How, you might ask, do such mobilisations and personal appeals of the kind posted in that park help us to grapple with the challenge of putting non-violence into action? For me, all such actions — regardless of their size or impact — provide inspiration and reaffirmation — and not just in an abstract form.
Mumbai attacks
In November 2008, a lethal terrorist strike in Mumbai killed 164 people and wounded at least 308 over three days. Soon after, citizens groups, schools, and colleges collaborated to organise a human chain for peace across the city. As a participant in that gathering do I believe that hands-across-Mumbai-for-peace can directly counter votaries of violence? No, I don’t.
Why then do many people find reaffirmation in such actions? Mostly because stating and repeatedly restating our intention in favour of non-violence is an essential starting point. It is the bare minimum that we can do, the necessary first step which begins a thousand mile journey.
This is why the striving of Mohandas Karamchand Gandhi in this endeavour is so vital to our species’ present and future. Gandhi himself came to non-violence through his own personal struggles. And what was this “non-violence” which Gandhiji learnt? “The non-violence of my conception,” he wrote in the weekly journal Young India, “is a more active and more real fighting against wickedness than retaliation, whose very nature is to increase wickedness.” This meant a mental and, therefore, a moral opposition to immoralities. The foundation of this moral confidence is a passionate rejection of cowardice, which Gandhi sees as being wholly inconsistent with non-violence.
To those who mistakenly see Gandhi as a pacifist, it may come as a surprise that he emphatically states that non-violence presupposes the ability to strike. Therefore, non-violence is “... a conscious deliberate restraint put upon one’s desire for vengeance,” he wrote in Young India. “But vengeance is any day superior to passive...helpless submission. Forgiveness is higher still. Vengeance too is weakness. The desire for vengeance comes out of fear of harm, imaginary or real.”
This is why Gandhiji repeatedly insisted, writing in the Harijan newspaper, that “the path of true non-violence requires much more courage than violence.”
Sceptics have said that this is the purview of saints or saintly persons — it is unrealistic to expect that ordinary people can practise non-violence. This line of reasoning, Gandhiji’s described as “a gross self-deception”: “If mankind was not habitually non-violent, it would have been self-destroyed ages ago. But in the duel between forces of violence and non-violence, the latter have always come out victorious in the end,” he wrote in Young India. “The truth is that we have not had patience enough to wait and apply ourselves wholeheartedly to the spread of non-violence among the people as a means for political ends.”

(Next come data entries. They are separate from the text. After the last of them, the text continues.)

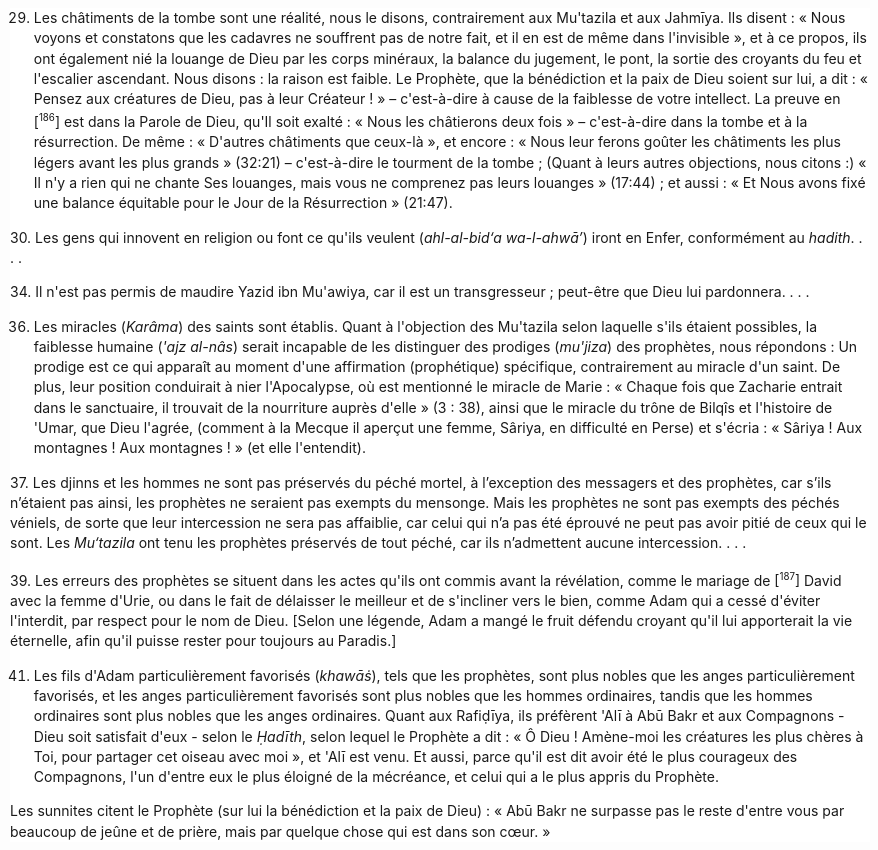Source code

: 29. Les châtiments de la tombe sont une réalité, nous le disons, contrairement aux Mu'tazila et aux Jahmīya. Ils disent : « Nous voyons et constatons que les cadavres ne souffrent pas de notre fait, et il en est de même dans l'invisible », et à ce propos, ils ont également nié la louange de Dieu par les corps minéraux, la balance du jugement, le pont, la sortie des croyants du feu et l'escalier ascendant. Nous disons : la raison est faible. Le Prophète, que la bénédiction et la paix de Dieu soient sur lui, a dit : « Pensez aux créatures de Dieu, pas à leur Créateur ! » – c'est-à-dire à cause de la faiblesse de votre intellect. La preuve en <span id="p186">[<sup><small>186</small></sup>]</span> est dans la Parole de Dieu, qu'Il soit exalté : « Nous les châtierons deux fois » – c'est-à-dire dans la tombe et à la résurrection. De même : « D'autres châtiments que ceux-là », et encore : « Nous leur ferons goûter les châtiments les plus légers avant les plus grands » (32:21) – c'est-à-dire le tourment de la tombe ; (Quant à leurs autres objections, nous citons :) « Il n'y a rien qui ne chante Ses louanges, mais vous ne comprenez pas leurs louanges » (17:44) ; et aussi : « Et Nous avons fixé une balance équitable pour le Jour de la Résurrection » (21:47).

30\. Les gens qui innovent en religion ou font ce qu'ils veulent (_ahl-al-bid‘a wa-l-ahwā’_) iront en Enfer, conformément au _hadith_. . . .

34\. Il n'est pas permis de maudire Yazid ibn Mu'awiya, car il est un transgresseur ; peut-être que Dieu lui pardonnera. . . .

36. Les miracles (_Karâma_) des saints sont établis. Quant à l'objection des Mu'tazila selon laquelle s'ils étaient possibles, la faiblesse humaine (_'ajz al-nâs_) serait incapable de les distinguer des prodiges (_mu'jiza_) des prophètes, nous répondons : Un prodige est ce qui apparaît au moment d'une affirmation (prophétique) spécifique, contrairement au miracle d'un saint. De plus, leur position conduirait à nier l'Apocalypse, où est mentionné le miracle de Marie : « Chaque fois que Zacharie entrait dans le sanctuaire, il trouvait de la nourriture auprès d'elle » (3 : 38), ainsi que le miracle du trône de Bilqîs et l'histoire de 'Umar, que Dieu l'agrée, (comment à la Mecque il aperçut une femme, Sâriya, en difficulté en Perse) et s'écria : « Sâriya ! Aux montagnes ! Aux montagnes ! » (et elle l'entendit).

37\. Les djinns et les hommes ne sont pas préservés du péché mortel, à l’exception des messagers et des prophètes, car s’ils n’étaient pas ainsi, les prophètes ne seraient pas exempts du mensonge. Mais les prophètes ne sont pas exempts des péchés véniels, de sorte que leur intercession ne sera pas affaiblie, car celui qui n’a pas été éprouvé ne peut pas avoir pitié de ceux qui le sont. Les _Mu‘tazila_ ont tenu les prophètes préservés de tout péché, car ils n’admettent aucune intercession. . . .

39\. Les erreurs des prophètes se situent dans les actes qu'ils ont commis avant la révélation, comme le mariage de <span id="p187">[<sup><small>187</small></sup>]</span> David avec la femme d'Urie, ou dans le fait de délaisser le meilleur et de s'incliner vers le bien, comme Adam qui a cessé d'éviter l'interdit, par respect pour le nom de Dieu. \[Selon une légende, Adam a mangé le fruit défendu croyant qu'il lui apporterait la vie éternelle, afin qu'il puisse rester pour toujours au Paradis.\]

41. Les fils d'Adam particulièrement favorisés (_khawāṡ_), tels que les prophètes, sont plus nobles que les anges particulièrement favorisés, et les anges particulièrement favorisés sont plus nobles que les hommes ordinaires, tandis que les hommes ordinaires sont plus nobles que les anges ordinaires. Quant aux Rafiḍīya, ils préfèrent 'Alī à Abū Bakr et aux Compagnons - Dieu soit satisfait d'eux - selon le _Ḥadīth_, selon lequel le Prophète a dit : « Ô Dieu ! Amène-moi les créatures les plus chères à Toi, pour partager cet oiseau avec moi », et 'Alī est venu. Et aussi, parce qu'il est dit avoir été le plus courageux des Compagnons, l'un d'entre eux le plus éloigné de la mécréance, et celui qui a le plus appris du Prophète.

Les sunnites citent le Prophète (sur lui la bénédiction et la paix de Dieu) : « Abū Bakr ne surpasse pas le reste d'entre vous par beaucoup de jeûne et de prière, mais par quelque chose qui est dans son cœur. »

Since Gandhiji’s assassination on January 30, 1948, this faith, this conviction has been validated many times over — in the civil rights movement of the U.S., during the Tibetan people’s struggle under the leadership of the Dalai Lama, in the struggle against apartheid in South Africa, by the Solidarity movement in Poland in the 1980s, and, more recently, by pro-democracy protesters across the world.
Though he had supreme confidence in the ideal of non-violence, Gandhi remained, to the end, a seeker — striving towards an ideal rather than claiming to have arrived at a goal. “Ahimsa is a science. The word ‘failure’ has no place in the vocabulary of science,” he wrote in the Harijan. “Failure to obtain the expected result is often the precursor to further discoveries.”
We can all draw strength from the fact that even the most rigorous and accomplished travellers of this path have emphasised that non-violence is a work-in-progress.
(Rajni Bakshi is the senior Gandhi Peace Fellow at Gateway House: Indian Council on Global Relations, and a Mumbai-based author.)